▸ EXERCISE TEXT:

· · · ·

For positive- (and zero-) weight criteria this is UNMET — the conservative
choice that avoids false positives in quality assurance. For negative-weight
criteria such as red_flags, the worst (score-minimizing) outcome is instead
MET, since marking the penalty as MET subtracts the full weight. Adjust judge
weights to reduce the likelihood of ties.
Measuring Inter-Judge Agreement¶
mean_agreement and the per-criterion agreement you printed above are raw consensus
rates — the plain fraction of judges that landed on the final verdict. They are easy to read
but uncorrected for chance: two judges flipping coins on a yes/no question agree 50% of the
time while telling you nothing. For a defensible reliability claim, AutoRubric also reports
two chance-corrected inter-judge agreement statistics whenever you have an ensemble of
two or more judges:
- Krippendorff's alpha (the general, recommended statistic) — level-aware: ordinal criteria are scored with an ordinal distance (near-miss disagreements are penalized less than far-miss), while nominal and binary criteria use nominal distance (any mismatch counts equally). It natively tolerates missing or unequal raters, so a judge whose call errored or was excluded on some items simply contributes fewer cells rather than dropping the criterion.

· · · ·

Please extend the passage on inter-judge agreement, picking up right after its last sentence. The items that come next are separate material, unrelated to the passage on inter-judge agreement.

▸ EXERCISE DATA:
· · · ·

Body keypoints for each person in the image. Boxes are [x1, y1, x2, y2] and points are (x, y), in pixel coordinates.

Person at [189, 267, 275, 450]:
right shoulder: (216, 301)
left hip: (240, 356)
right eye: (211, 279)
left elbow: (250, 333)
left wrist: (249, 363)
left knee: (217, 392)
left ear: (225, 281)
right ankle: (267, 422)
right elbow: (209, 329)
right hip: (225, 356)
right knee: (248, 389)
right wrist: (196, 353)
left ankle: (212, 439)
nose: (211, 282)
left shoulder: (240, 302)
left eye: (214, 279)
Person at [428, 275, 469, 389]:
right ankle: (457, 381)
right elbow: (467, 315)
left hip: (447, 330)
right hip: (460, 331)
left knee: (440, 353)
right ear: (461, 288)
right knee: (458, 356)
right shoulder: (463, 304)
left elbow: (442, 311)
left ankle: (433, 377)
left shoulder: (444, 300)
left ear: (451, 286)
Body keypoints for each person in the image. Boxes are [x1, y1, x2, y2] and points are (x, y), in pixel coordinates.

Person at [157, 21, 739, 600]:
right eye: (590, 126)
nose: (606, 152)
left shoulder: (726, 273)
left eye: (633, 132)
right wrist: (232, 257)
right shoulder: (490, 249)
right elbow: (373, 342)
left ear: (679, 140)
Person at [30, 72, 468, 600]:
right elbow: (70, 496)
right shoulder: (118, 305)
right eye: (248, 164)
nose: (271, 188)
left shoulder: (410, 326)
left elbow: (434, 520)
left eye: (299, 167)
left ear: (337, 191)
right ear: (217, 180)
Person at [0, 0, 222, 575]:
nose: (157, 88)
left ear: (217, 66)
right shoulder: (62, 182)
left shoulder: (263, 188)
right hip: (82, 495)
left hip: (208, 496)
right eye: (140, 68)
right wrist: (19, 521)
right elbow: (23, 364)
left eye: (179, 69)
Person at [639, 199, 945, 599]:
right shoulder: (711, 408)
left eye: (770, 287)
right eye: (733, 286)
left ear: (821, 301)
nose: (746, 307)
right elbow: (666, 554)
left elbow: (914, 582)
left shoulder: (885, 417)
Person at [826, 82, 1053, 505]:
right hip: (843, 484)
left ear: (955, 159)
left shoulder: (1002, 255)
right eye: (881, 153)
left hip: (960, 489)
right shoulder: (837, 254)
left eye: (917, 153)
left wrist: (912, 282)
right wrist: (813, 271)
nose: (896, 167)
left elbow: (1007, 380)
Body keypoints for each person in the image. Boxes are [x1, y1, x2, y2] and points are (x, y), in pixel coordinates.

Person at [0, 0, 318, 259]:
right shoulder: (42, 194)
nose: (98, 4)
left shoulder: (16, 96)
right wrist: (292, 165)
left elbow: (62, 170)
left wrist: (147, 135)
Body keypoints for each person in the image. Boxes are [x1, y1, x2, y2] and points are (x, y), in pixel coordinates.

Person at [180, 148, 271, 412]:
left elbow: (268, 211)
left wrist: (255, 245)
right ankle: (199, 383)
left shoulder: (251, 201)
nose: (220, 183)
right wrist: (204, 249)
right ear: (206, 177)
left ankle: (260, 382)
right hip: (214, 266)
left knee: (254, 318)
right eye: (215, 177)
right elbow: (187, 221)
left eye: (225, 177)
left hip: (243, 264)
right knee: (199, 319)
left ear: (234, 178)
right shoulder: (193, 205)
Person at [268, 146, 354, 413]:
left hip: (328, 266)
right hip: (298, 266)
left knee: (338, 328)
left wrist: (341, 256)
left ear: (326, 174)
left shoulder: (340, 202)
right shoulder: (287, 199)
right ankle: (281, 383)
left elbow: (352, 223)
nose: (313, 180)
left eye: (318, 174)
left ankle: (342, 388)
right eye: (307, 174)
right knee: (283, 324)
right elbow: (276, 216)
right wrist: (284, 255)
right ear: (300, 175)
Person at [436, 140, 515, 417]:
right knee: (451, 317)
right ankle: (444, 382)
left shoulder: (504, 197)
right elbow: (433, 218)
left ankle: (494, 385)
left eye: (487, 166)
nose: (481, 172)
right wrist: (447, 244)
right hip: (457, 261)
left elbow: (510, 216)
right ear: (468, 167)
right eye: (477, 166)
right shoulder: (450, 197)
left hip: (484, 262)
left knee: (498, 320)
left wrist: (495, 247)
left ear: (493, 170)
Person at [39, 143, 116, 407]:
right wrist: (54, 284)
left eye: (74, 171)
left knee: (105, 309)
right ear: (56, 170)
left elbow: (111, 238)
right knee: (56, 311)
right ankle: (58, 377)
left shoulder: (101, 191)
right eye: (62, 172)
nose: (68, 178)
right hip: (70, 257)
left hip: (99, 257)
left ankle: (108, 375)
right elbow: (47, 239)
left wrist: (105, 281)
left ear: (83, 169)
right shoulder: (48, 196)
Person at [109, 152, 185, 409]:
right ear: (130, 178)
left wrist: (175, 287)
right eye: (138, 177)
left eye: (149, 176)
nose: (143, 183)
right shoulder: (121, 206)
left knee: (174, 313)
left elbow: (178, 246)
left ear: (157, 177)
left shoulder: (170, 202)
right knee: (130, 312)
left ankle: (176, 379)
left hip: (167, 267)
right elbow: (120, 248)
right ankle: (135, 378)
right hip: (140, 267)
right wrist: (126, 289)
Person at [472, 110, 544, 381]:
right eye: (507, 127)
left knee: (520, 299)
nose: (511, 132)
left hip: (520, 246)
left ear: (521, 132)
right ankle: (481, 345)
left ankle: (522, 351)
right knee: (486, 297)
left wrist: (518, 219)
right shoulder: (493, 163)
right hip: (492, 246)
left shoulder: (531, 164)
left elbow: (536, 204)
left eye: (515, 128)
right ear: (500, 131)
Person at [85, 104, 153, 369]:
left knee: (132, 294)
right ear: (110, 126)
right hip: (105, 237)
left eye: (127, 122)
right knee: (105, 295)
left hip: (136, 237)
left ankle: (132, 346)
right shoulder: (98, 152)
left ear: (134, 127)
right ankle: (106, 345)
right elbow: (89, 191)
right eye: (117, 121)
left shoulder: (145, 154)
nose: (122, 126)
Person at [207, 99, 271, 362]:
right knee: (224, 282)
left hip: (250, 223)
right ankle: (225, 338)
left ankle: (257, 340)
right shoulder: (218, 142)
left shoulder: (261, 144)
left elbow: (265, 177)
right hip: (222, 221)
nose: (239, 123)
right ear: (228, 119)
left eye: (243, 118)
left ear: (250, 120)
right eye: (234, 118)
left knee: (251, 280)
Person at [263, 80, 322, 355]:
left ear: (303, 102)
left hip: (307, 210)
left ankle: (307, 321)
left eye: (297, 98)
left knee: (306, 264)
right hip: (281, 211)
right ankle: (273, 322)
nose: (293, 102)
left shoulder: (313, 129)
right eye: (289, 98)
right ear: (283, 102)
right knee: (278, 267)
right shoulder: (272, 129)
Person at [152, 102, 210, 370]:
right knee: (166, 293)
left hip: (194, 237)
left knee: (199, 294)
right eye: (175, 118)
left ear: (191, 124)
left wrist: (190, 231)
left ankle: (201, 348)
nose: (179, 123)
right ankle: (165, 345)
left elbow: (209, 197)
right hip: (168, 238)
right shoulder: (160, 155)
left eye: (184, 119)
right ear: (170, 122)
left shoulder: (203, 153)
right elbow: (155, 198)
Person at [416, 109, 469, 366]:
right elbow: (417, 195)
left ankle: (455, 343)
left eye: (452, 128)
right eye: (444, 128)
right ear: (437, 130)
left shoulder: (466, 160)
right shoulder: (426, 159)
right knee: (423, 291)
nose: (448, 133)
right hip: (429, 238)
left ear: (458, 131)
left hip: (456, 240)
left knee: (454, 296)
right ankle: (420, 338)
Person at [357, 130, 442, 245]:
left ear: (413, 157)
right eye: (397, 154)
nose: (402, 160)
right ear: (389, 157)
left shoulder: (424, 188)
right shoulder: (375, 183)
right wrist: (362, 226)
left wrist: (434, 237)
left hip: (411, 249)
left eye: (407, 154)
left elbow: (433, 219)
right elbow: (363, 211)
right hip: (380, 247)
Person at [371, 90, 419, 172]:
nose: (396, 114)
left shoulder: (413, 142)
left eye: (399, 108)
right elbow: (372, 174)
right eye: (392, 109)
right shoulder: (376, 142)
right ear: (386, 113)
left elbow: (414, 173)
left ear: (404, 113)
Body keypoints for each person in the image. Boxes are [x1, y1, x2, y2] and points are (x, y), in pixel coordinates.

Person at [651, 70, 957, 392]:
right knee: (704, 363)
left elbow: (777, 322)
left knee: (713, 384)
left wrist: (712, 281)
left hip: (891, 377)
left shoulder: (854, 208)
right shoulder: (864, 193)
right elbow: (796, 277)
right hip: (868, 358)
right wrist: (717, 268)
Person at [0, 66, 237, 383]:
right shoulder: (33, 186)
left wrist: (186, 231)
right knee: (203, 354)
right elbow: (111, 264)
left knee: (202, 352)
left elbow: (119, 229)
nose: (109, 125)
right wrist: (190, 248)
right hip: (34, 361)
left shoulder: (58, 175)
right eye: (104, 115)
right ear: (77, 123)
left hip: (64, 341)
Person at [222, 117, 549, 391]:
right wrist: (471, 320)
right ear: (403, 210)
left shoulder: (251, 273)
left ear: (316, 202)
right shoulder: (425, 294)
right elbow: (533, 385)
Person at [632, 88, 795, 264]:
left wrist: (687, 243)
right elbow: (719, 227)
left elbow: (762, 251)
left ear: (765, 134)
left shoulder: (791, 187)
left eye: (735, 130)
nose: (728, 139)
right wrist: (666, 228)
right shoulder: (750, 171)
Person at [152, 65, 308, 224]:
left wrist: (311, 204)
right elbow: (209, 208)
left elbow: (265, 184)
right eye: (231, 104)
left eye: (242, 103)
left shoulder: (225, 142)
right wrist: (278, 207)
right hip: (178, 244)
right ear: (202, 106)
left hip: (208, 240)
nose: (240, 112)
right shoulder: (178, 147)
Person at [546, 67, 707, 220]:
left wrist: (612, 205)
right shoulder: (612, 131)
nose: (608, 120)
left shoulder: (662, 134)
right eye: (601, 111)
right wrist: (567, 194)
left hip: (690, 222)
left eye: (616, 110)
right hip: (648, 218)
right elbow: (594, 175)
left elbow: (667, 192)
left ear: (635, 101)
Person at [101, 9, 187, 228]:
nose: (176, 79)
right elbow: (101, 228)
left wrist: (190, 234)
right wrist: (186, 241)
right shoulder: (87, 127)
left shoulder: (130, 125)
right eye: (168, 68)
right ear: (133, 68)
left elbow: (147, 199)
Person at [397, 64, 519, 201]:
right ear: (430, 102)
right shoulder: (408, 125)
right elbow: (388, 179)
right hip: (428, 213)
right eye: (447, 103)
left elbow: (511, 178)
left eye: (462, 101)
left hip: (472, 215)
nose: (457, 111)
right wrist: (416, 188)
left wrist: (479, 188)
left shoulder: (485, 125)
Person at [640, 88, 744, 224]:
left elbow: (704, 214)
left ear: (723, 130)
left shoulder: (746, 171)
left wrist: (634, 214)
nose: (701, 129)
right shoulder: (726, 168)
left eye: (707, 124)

· · · ·

▸ TASK OUTPUT:
- Fleiss' kappa — the classic fixed-rater nominal measure, computed complete-case (only items where every judge cast a genuine counted vote contribute) with a uniform rater count. Prefer Krippendorff's alpha as your headline number; Fleiss is reported alongside it, and on binary/nominal data the two coincide up to a finite-sample correction.
Inter-judge agreement is not judge-vs-human agreement
This section is about how much the judges agree with each other — a property of the rubric wording and the ensemble, computed with no ground truth at all. It answers "are my judges interpreting this criterion the same way?" It is a different question from how well a judge matches human labels (Cohen's kappa against ground truth), which is covered in Judge Validation. High inter-judge agreement only means the judges are consistent with one another — they could still be consistently wrong relative to humans.
Where the metrics surface¶
These statistics are ground-truth-independent, so they are computed even when none of your
items carry ground-truth labels. They live on the MetricsResult returned by
compute_metrics():
- Per criterion:
krippendorff_alphaandfleiss_kappaon each entry ofmetrics.per_criterion(each isfloat | None). - Aggregate:
metrics.mean_krippendorff_alpha, the macro mean across criteria (float | None).
All three are None unless the run was an ensemble with at least two judges and at least two
items, so guard before formatting. MetricsResult.summary() prints a Mean Kripp-α (macro)
line plus a per-criterion Kripp-α column, and to_dataframe() emits
krippendorff_alpha / fleiss_kappa / mean_krippendorff_alpha columns for export.
Example: measure agreement across an ensemble run¶
Run an ensemble (two or more judges) over a RubricDataset, then read the inter-judge
statistics from compute_metrics(). Ground truth is optional here — the agreement numbers
below come purely from how the judges voted.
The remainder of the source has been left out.